Most of the interviewees in the study mentioned that they were not managing data directly, but instead, were assigned to educate and consult researchers about good data curation practices.

Data curators in the past have been responsible for training researchers to curate data. Now, there’s a shift in the data curator’s role from teaching about data curation to directly curating data themselves. Image designed using Canva.

But it looks like, as time goes by, it’s increasingly becoming clear that the data curator is directly responsible for adding value to and maintaining digital assets over their lifecycles, because they:

  • are closer to the business units, so they understand the data and analytics workloads better than data engineers.
  • understand the types of data storage systems and data processing tools.
  • have updated knowledge about data sets, their provenance and what is needed.
  • understand the different types of analyses for specific data sets.
  • understand the various business users’ expectations of latency and availability.
  • familiar with the processes of planning, creation, collection, processing, analysis, preservation, sharing, and reuse of data.
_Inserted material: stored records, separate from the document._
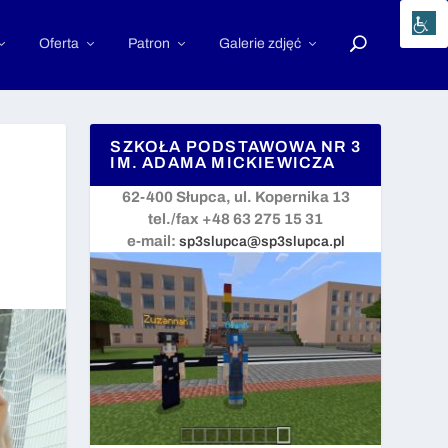
Oferta
Patron
Galerie zdjęć
SZKOŁA PODSTAWOWA NR 3
IM. ADAMA MICKIEWICZA
62-400 Słupca, ul. Kopernika 13
tel./fax +48 63 275 15 31
e-mail:
sp3slupca@sp3slupca.pl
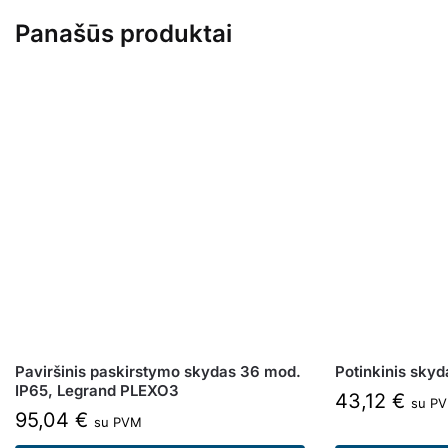
Panašūs produktai
Paviršinis paskirstymo skydas 36 mod.
Potinkinis sk
IP65, Legrand PLEXO3
43,12
€
su P
95,04
€
su PVM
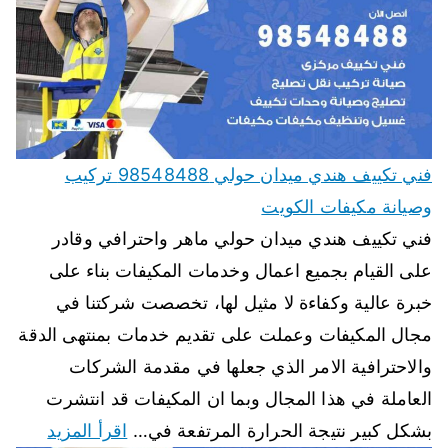
فني تكييف هندي ميدان حولي 98548488 تركيب
وصيانة مكيفات الكويت
فني تكييف هندي ميدان حولي ماهر واحترافي وقادر
على القيام بجميع اعمال وخدمات المكيفات بناء على
خبرة عالية وكفاءة لا مثيل لها، تخصصت شركتنا في
مجال المكيفات وعملت على تقديم خدمات بمنتهى الدقة
والاحترافية الامر الذي جعلها في مقدمة الشركات
العاملة في هذا المجال وبما ان المكيفات قد انتشرت
بشكل كبير نتيجة الحرارة المرتفعة في…
اقرأ المزيد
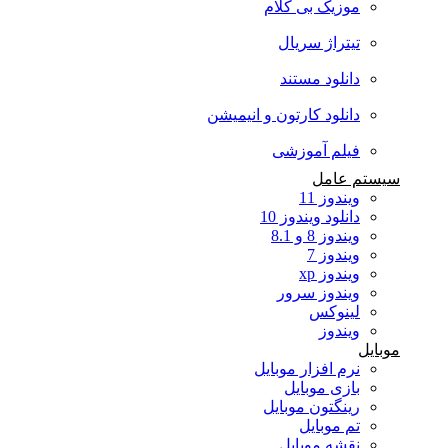
موزیک بی کلام
تیتراژ سریال
دانلود مستند
دانلود کارتون و انیمیشن
فیلم آموزشی
سیستم عامل
ویندوز 11
دانلود ویندوز 10
ویندوز 8 و 8.1
ویندوز 7
ویندوز xp
ویندوز سرور
لینوکس
ویندوز
موبایل
نرم افزار موبایل
بازی موبایل
رینگتون موبایل
تم موبایل
نقشه موبایل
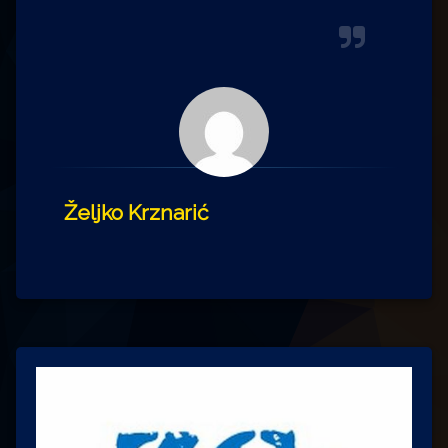
Željko Krznarić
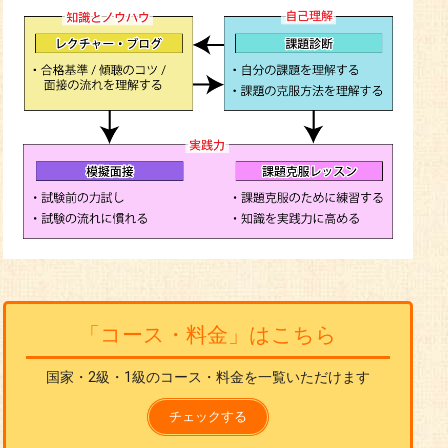
「コース・料金」はこちら
国家・2級・1級のコース・料金を一覧いただけます
チェックする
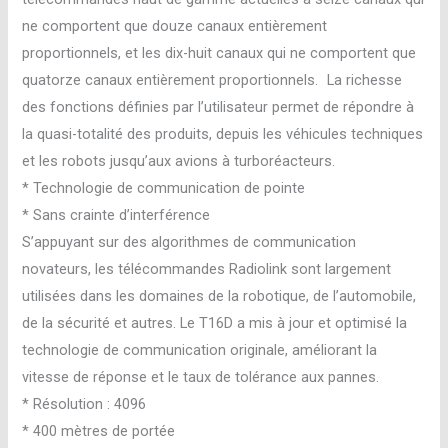
ne comportent que douze canaux entièrement
proportionnels, et les dix-huit canaux qui ne comportent que
quatorze canaux entièrement proportionnels. La richesse
des fonctions définies par l’utilisateur permet de répondre à
la quasi-totalité des produits, depuis les véhicules techniques
et les robots jusqu’aux avions à turboréacteurs.
* Technologie de communication de pointe
* Sans crainte d’interférence
S’appuyant sur des algorithmes de communication
novateurs, les télécommandes Radiolink sont largement
utilisées dans les domaines de la robotique, de l’automobile,
de la sécurité et autres. Le T16D a mis à jour et optimisé la
technologie de communication originale, améliorant la
vitesse de réponse et le taux de tolérance aux pannes.
* Résolution : 4096
* 400 mètres de portée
Alation splits the data curator’s role into three levels of responsibilities:

  • Collaborative curators: This level indicates that everyone who works with data is involved in crowdsourcing tribal knowledge. Collaborative curators are larger in number but with less responsibility and time commitment.
  • Domain curators: Domain curators, who are experts in specific data domains (customer, product, finance, etc.), record and share data domain knowledge. The number of domain curators is smaller than collaborators but have more responsibility and time commitment.
  • Lead curators: A lead curator is in charge of moderating data catalogs, particularly metadata quality, which requires lots of responsibility and time commitment.
Levels of curators
The three levels of curators with different levels of responsibilities and numbers of people. Image designed using Canva.

Regardless of whether a data curator is a collaborative, domain or lead curator, the data curation process should, at least, involve these steps:

  1. Identifying: Before working on a problem or project, the different data sources need to be identified first.
  2. Cleaning: The data set might be filled with incorrect, corrupted, incorrectly formatted, duplicate, or incomplete data, which need to be fixed or removed via data cleaning/cleansing.
  3. Transforming: Data transformation is the process of converting data from one format to another when migrating data from one system to another, especially if the source system and new destination system are in different formats.
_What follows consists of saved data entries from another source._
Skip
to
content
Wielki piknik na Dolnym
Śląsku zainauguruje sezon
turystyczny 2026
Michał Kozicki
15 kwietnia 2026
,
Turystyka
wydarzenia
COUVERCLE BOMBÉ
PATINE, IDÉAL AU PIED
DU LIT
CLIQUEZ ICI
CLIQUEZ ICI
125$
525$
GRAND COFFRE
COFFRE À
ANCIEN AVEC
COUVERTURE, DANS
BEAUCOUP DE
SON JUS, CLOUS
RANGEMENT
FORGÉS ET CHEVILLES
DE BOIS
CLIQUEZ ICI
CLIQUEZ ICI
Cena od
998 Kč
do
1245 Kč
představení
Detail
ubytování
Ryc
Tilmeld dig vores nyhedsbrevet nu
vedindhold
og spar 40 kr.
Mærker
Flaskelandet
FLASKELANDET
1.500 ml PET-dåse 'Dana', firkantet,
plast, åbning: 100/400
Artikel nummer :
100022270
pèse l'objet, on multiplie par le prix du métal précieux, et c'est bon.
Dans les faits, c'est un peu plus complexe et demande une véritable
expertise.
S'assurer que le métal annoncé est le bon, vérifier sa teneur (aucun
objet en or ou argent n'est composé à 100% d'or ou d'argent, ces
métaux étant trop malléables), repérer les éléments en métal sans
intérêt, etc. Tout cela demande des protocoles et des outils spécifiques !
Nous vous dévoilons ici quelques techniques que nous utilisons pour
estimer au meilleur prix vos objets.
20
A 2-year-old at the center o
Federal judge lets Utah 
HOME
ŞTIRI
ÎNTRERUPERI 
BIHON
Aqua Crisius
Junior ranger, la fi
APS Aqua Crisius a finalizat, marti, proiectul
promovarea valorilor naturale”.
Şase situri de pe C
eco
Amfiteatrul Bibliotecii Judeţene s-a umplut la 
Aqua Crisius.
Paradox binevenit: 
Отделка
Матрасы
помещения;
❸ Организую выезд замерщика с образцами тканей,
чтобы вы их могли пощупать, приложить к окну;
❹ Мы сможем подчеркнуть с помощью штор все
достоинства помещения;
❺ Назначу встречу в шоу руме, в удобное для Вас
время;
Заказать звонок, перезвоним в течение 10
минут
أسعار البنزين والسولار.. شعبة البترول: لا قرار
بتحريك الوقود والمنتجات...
An application of data curation

The Geological Survey Alabama (GSA) is an example of how data curation is applied in the real world.

The GSA is in charge of exploring, characterising and reporting data on Alabama’s mineral, energy, water and biological resources for conservation, management and public policy in Alabama.
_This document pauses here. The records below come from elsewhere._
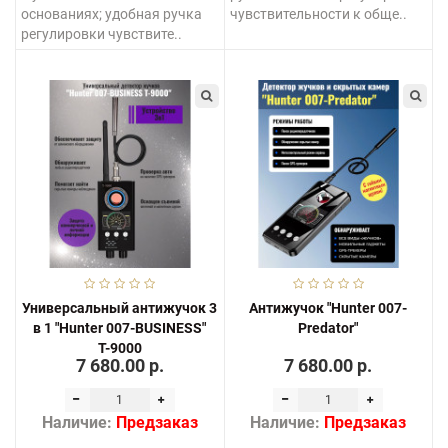
основаниях; удобная ручка
чувствительности к обще..
регулировки чувствите..
Универсальный антижучок 3
Антижучок "Hunter 007-
в 1 "Hunter 007-BUSINESS"
Predator"
Т-9000
7 680.00 р.
7 680.00 р.
Наличие:
Предзаказ
Наличие:
Предзаказ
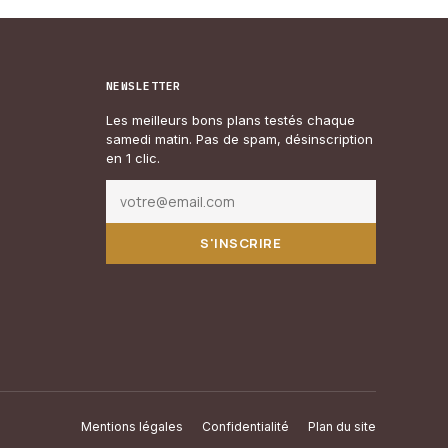
NEWSLETTER
Les meilleurs bons plans testés chaque
samedi matin. Pas de spam, désinscription
en 1 clic.
S'INSCRIRE
Mentions légales
Confidentialité
Plan du site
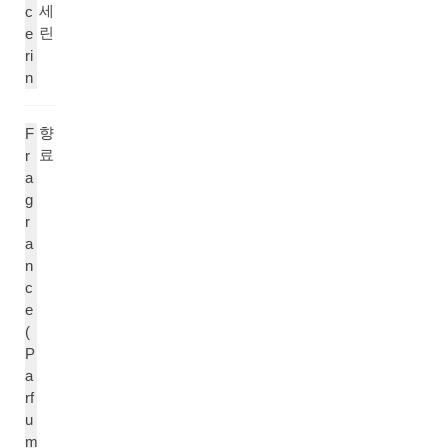
세
c
린
e
ri
n
향
F
료
r
a
g
r
a
n
c
e
(
P
a
rf
u
m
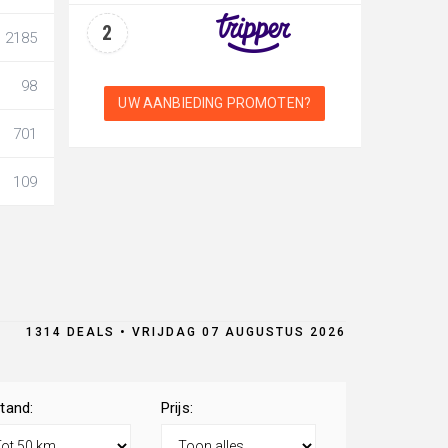
2
2185
98
UW AANBIEDING PROMOTEN?
701
109
1314 DEALS • VRIJDAG 07 AUGUSTUS 2026
tand:
Prijs:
With this responsibility, the GSA has been asked to make the data more accessible to stakeholders.

Even then, the budgets are small, so more has to be done for less.

That’s why the GSA is applying the “agile curation” to revive their dark data through data curation while taking a page out of the Agile approach.

Data curation can help determine which parts of dark data are useful and which parts are useless for GSA’s efforts.

What can we conclude about data curation?

In today’s world, large amounts of data are collected and stored by organisations. But organisations don’t always know what to do about some of the data, so they leave the data unused.

Having a lot of unused data take up space in the data storage affects the quality and accessibility of data. This problem is one of the things that can be tackled by data curation.

In order to make a data set useful to its users, a data curator needs to have a good knowledge of the data set, as well as the processes, systems and tools required to fulfil the needs of users.

In addition, assigning a data curator or a team of data curators would help streamline the process of identifying, cleaning and transforming data for analysis.

A streamlined data curation process will allow data users to focus more of their time and effort on their own tasks instead of data preparation, and enable the continuity of data management.